[Stored items]

---*---

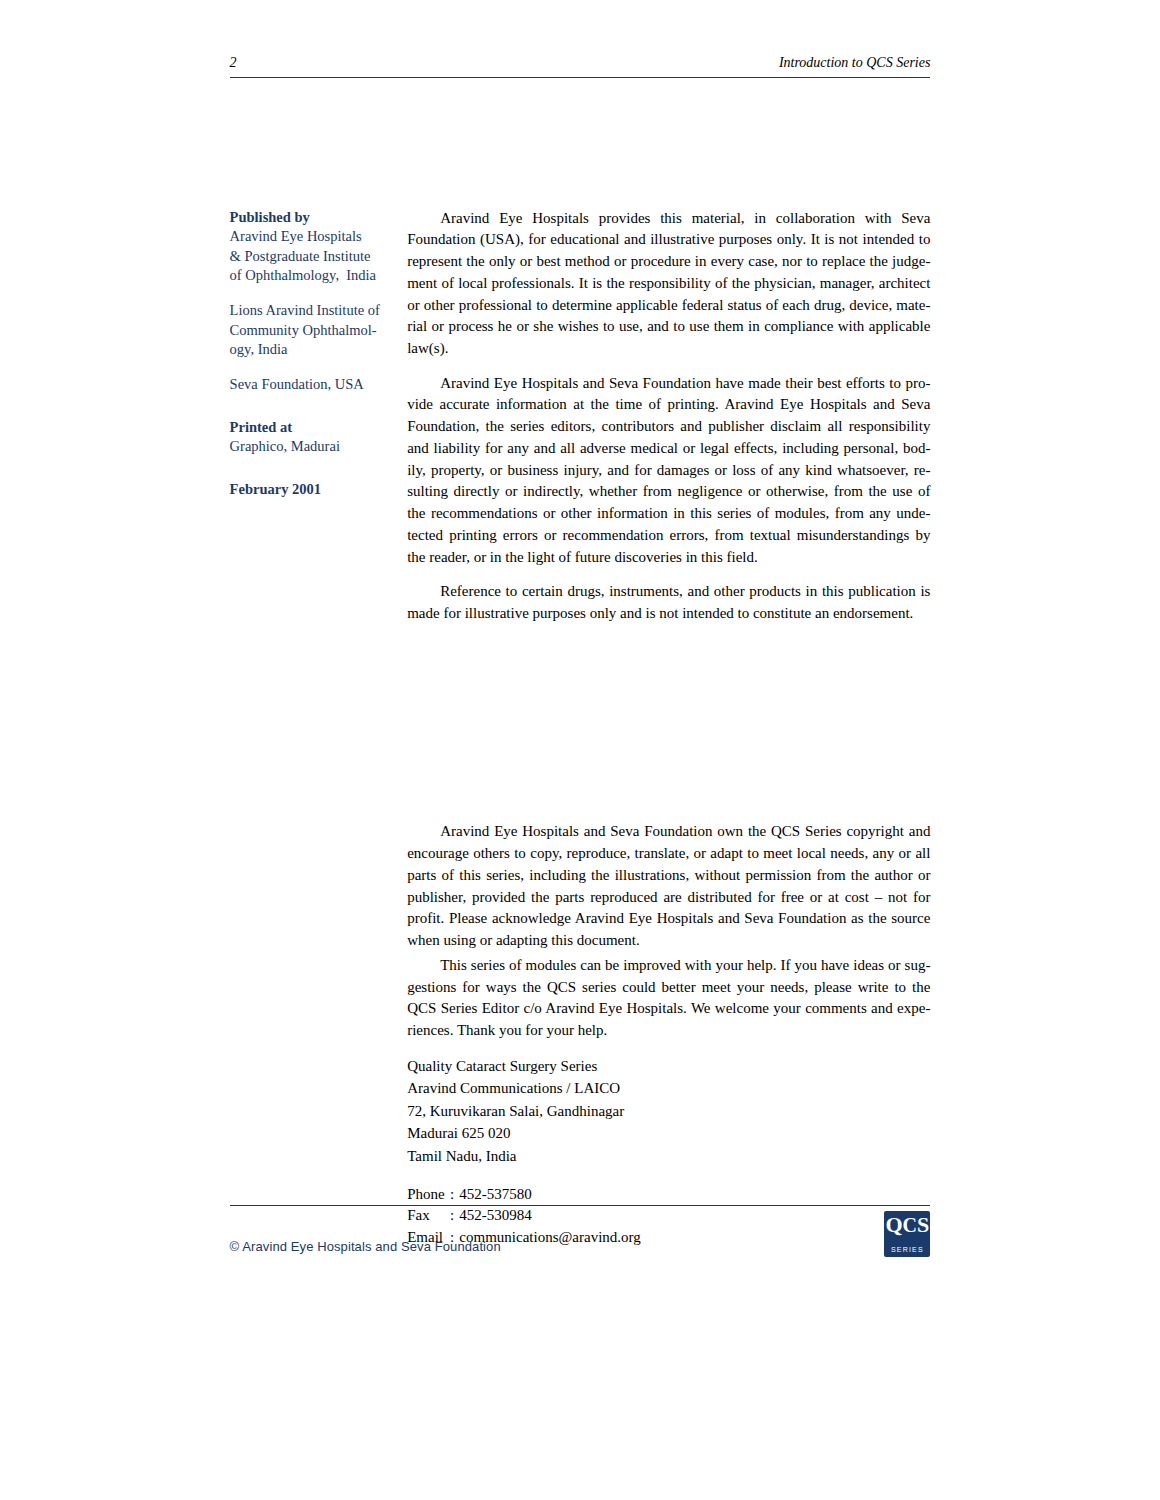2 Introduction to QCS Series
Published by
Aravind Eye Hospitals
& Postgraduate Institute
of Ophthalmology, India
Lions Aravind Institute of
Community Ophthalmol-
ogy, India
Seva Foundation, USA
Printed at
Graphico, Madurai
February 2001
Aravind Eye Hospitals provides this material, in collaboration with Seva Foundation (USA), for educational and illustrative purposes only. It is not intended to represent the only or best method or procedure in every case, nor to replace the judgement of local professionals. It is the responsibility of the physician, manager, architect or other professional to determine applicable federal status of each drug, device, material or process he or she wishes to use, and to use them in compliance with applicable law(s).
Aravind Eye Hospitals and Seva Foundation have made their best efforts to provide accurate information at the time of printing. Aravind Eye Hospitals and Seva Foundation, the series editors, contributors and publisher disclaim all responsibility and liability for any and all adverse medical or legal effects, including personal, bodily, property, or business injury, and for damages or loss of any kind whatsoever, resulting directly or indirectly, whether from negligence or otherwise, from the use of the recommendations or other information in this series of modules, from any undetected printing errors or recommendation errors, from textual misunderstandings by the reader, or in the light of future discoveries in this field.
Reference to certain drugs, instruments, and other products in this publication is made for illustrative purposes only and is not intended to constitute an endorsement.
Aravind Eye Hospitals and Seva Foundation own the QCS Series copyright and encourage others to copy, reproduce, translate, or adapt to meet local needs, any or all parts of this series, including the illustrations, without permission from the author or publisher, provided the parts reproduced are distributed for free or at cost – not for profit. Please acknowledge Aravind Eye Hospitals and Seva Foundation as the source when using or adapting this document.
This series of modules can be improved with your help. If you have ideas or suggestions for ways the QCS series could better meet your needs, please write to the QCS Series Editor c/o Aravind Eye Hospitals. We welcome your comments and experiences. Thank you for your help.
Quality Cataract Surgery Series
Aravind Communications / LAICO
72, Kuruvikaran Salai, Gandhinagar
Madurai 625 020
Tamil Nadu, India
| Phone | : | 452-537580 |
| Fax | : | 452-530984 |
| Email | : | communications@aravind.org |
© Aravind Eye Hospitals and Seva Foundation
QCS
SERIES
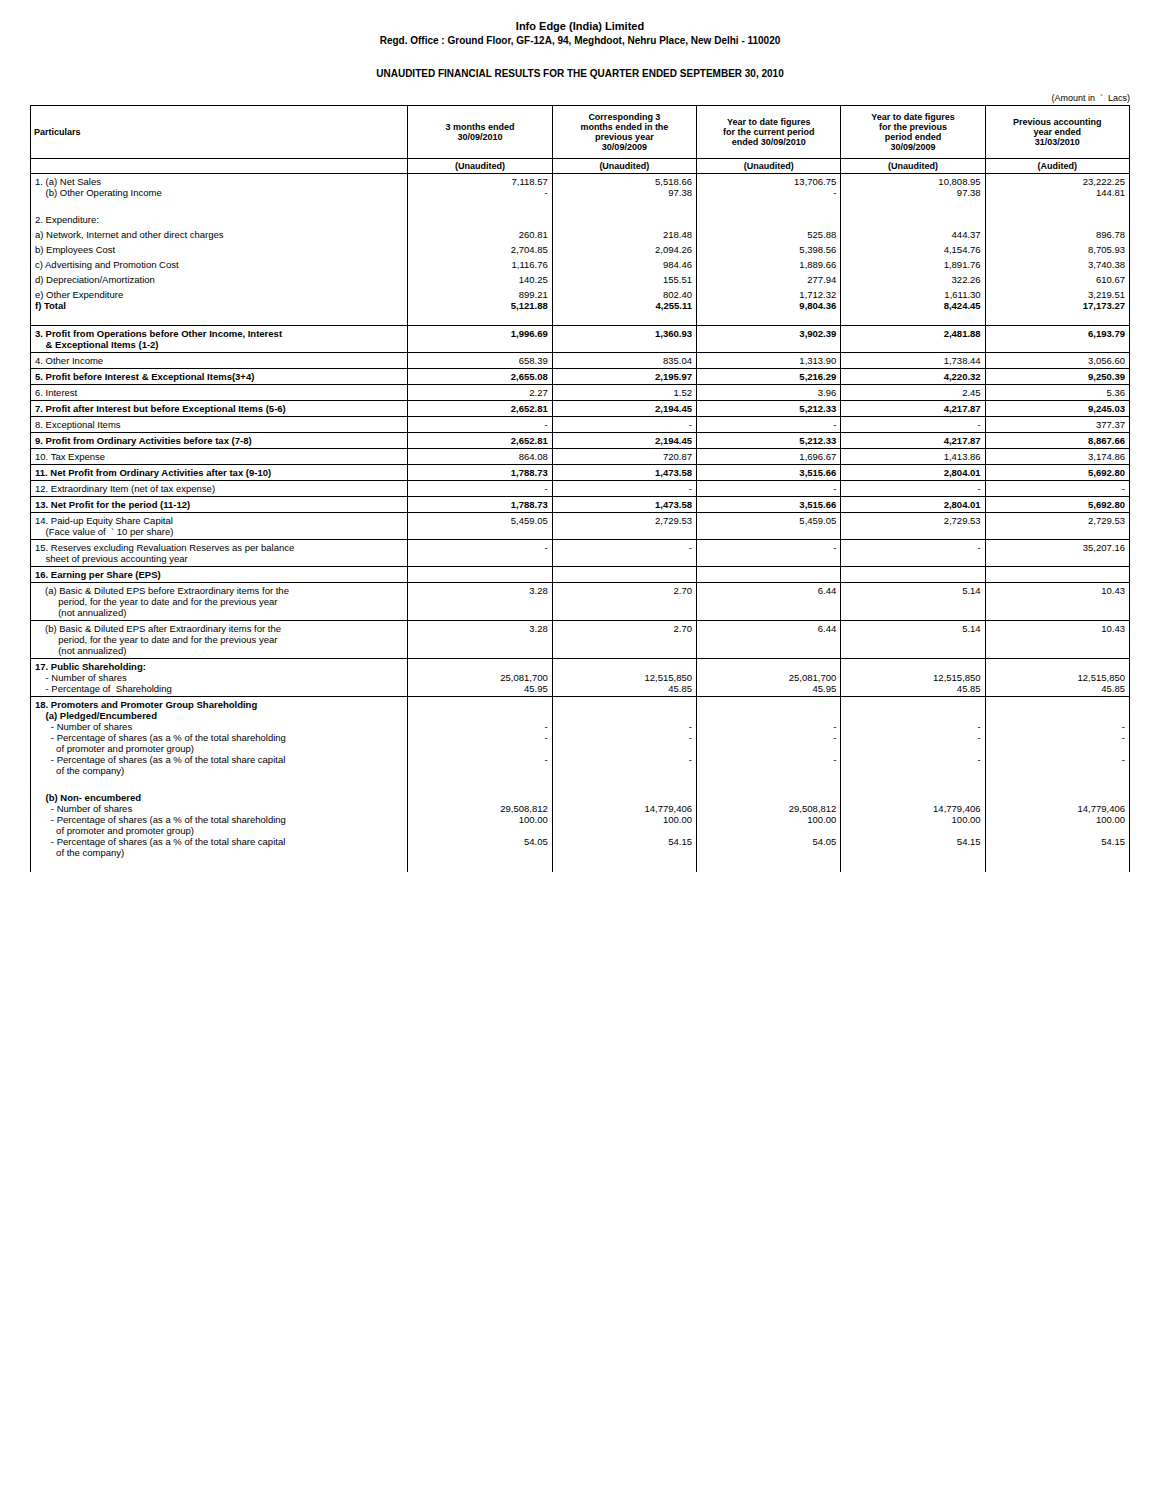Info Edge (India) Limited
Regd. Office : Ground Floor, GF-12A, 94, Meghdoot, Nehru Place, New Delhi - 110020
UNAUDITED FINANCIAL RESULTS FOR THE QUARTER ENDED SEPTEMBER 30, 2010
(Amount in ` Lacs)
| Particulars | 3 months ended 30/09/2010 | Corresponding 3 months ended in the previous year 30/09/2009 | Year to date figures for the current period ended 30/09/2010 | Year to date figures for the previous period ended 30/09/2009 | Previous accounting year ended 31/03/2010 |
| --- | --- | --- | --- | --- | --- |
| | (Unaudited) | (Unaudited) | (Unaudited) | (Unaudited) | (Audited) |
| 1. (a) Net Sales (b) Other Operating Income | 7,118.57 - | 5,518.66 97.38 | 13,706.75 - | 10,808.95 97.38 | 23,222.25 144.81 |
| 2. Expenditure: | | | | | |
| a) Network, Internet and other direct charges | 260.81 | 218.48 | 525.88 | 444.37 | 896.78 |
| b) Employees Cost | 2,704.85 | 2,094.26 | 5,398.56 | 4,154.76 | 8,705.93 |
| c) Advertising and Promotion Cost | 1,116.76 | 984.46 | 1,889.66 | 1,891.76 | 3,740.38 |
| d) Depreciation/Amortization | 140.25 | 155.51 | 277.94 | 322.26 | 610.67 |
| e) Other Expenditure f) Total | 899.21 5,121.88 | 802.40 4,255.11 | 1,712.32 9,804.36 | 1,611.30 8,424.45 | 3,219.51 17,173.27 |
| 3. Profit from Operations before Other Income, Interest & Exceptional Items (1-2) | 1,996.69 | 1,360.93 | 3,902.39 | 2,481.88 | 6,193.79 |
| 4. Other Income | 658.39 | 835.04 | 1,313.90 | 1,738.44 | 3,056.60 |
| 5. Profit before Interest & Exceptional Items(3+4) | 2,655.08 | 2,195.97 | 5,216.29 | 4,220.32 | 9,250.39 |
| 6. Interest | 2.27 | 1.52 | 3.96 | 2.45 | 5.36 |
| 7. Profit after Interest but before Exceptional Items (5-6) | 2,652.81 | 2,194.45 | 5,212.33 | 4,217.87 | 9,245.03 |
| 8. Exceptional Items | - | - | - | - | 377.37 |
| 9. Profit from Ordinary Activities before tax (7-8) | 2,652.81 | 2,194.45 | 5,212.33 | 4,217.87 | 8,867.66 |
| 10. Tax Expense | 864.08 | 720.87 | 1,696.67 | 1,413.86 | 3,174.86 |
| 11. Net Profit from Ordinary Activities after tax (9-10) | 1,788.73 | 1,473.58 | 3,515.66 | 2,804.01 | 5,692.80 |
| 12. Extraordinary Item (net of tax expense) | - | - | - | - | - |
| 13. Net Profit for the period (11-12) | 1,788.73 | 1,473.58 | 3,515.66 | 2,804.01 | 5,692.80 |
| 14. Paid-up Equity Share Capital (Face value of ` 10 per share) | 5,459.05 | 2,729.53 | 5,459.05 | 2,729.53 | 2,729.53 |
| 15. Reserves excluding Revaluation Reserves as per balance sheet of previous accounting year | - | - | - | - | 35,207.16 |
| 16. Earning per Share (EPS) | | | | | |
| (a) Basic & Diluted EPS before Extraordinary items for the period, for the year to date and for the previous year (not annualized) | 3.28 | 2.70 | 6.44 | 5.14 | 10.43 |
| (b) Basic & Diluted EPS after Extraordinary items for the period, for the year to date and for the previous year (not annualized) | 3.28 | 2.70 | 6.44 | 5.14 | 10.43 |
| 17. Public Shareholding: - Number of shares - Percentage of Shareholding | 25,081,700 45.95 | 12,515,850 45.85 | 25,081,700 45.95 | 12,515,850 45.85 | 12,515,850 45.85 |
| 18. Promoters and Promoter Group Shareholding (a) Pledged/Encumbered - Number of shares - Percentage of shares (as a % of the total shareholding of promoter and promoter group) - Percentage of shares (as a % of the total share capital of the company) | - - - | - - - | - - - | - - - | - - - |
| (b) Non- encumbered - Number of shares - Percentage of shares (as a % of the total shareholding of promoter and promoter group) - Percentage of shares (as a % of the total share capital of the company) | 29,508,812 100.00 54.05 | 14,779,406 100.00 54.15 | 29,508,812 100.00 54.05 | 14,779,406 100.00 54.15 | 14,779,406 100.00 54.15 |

---*---

### What to work on
Only the lines above from the line with "45.85 | 12,515,850 45.85 |" to the line with "18. Promoters and", those two lines included, should be reproduced exactly.

### Reply to the task
| 17. Public Shareholding: - Number of shares - Percentage of Shareholding | 25,081,700 45.95 | 12,515,850 45.85 | 25,081,700 45.95 | 12,515,850 45.85 | 12,515,850 45.85 |
| 18. Promoters and Promoter Group Shareholding (a) Pledged/Encumbered - Number of shares - Percentage of shares (as a % of the total shareholding of promoter and promoter group) - Percentage of shares (as a % of the total share capital of the company) | - - - | - - - | - - - | - - - | - - - |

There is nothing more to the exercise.